### Extract

☆ ☆ ☆ ☆ ☆

By: Dr. Tyler Hunter
Now that you have survived 10+ years of education and are finally making a reliable salary the next challenge is what to do with your money. With the lack of a pension and earnings starting later in life than most career paths, physicians need to save efficiently for retirement.
The three types of accounts that can be used for investing and are available to every physician are the: tax-free savings account (TFSA), registered retirement savings plan (RRSP) and a margin account (either personally or within your corporation). All these accounts can be opened at any of Canada’s five major banks or an online brokerage such as Questrade.
As implied by the name, in a tax-free savings account you do not have to pay taxes on capital gains, interest, or dividends. Regardless of how much money was put in, you can withdraw any amount at any time. It is also a flexible account as you can take money out whenever you need it. This allows the account to be used to save for other financial goals other than retirement. Many consider this registered account to be poorly named as the account should not be used as a savings account at all. The downside of this account is you have already paid taxes on all contributions. For 2022, the contribution limit is $6,000. You can find past/total contribution limits by logging into your CRA account or by doing some math after following this link.
This account allows the physician to defer taxes until they withdraw the funds in retirement. Capital gains, interest, and dividends are not taxed while inside the account but instead, you pay taxes on the amount you withdraw later in life. Tax-free growth makes a big difference over the course of a career. Contributions to the RRSP are not taxed and therefore reduce your taxes in the year you contribute or in future years. This means that if you earn $100,000 and contribute $18,000 in the same year your taxable income is $82,000. The maximum allowable contribution yearly is 18% of earned income up to $27,830 in 2021. The contribution limit does change from year to year somewhat in sync with inflation. As above, the best place to check your current RRSP limit is the myCRA web app (www.canada.ca for more e-services) or ask your accountant to calculate it for you. It should be noted the RRSP is less flexible than the TFSA. An RRSP can only be used to save for retirement and there are penalties for withdrawing money prior to this.
Most commonly it is advised that the above registered accounts should be filled to the maximum allowed and debt (student loans and line of credit, not mortgage debt) should be paid off prior to incorporating. If one does decide to incorporate it opens another avenue to save for retirement. This allows the physician to invest money they don’t need for expenses (under the corporation’s name) with larger dollar amounts due to tax saved. In turn, this allows greater long-term returns via compounding. Tax integration with a corporation is complicated and is beyond the scope of this post, however, in the simplest terms corporation tax rates in Alberta are 8%. The effective personal tax rate for a physician earning $250,000 and maximizing RRSP room is 32%. Again, with oversimplification, this means if you leave the money in your corporation and invest it there rather than personally in a non-registered account you have paid 24% less tax and have a larger starting amount. The corporation account is otherwise not shielded from taxation and your corporation must pay taxes on all capital gains and dividends.

☆ ☆ ☆ ☆ ☆

### Given instruction A
What does the article give as the 2022 contribution limit for a tax-free savings account?
### Given instruction B
Copy from the article the part that opens with the words containing "As implied by" and closes with "following this link.".
### Given instruction C
Based on the article, say whether each statement agrees with it, and quote the words that decide it: (i) RRSP contributions reduce a physician's taxes. (ii) The corporation tax rate in Alberta is 24%. (iii) A tax-free savings account can be used to save only for retirement.

### Supplied information
☆ ☆ ☆ ☆ ☆

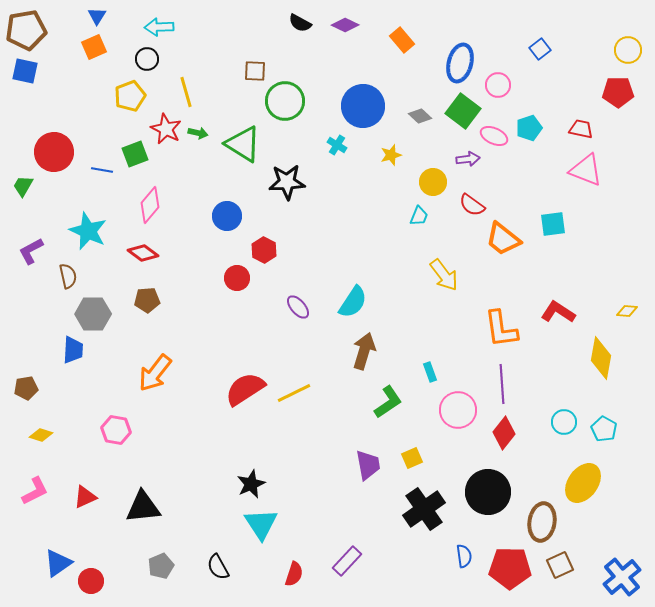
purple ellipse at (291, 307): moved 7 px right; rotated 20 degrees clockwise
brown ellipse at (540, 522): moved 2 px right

☆ ☆ ☆ ☆ ☆

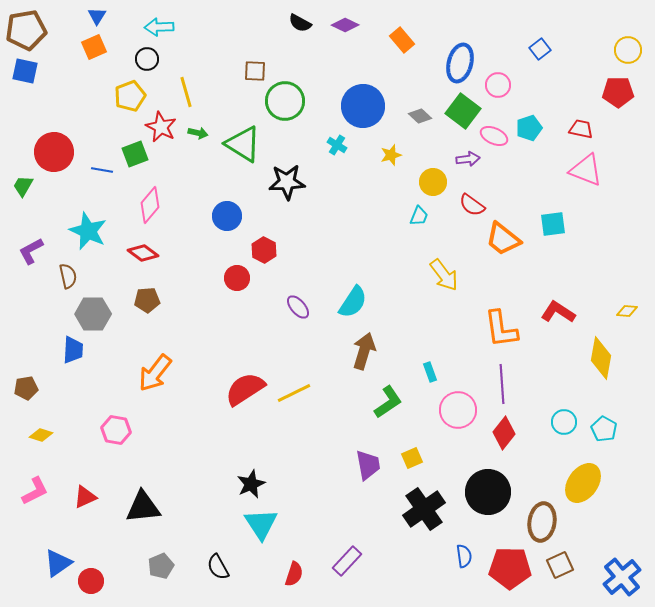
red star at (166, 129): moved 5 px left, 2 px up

☆ ☆ ☆ ☆ ☆

### Written solution A
$6,000.

### Written solution B
As implied by the name, in a tax-free savings account you do not have to pay taxes on capital gains, interest, or dividends. Regardless of how much money was put in, you can withdraw any amount at any time. It is also a flexible account as you can take money out whenever you need it. This allows the account to be used to save for other financial goals other than retirement. Many consider this registered account to be poorly named as the account should not be used as a savings account at all. The downside of this account is you have already paid taxes on all contributions. For 2022, the contribution limit is $6,000. You can find past/total contribution limits by logging into your CRA account or by doing some math after following this link.

### Written solution C
(i) Yes: "Contributions to the RRSP are not taxed and therefore reduce your taxes in the year you contribute or in future years."
(ii) No: "corporation tax rates in Alberta are 8%"
(iii) No: "This allows the account to be used to save for other financial goals other than retirement."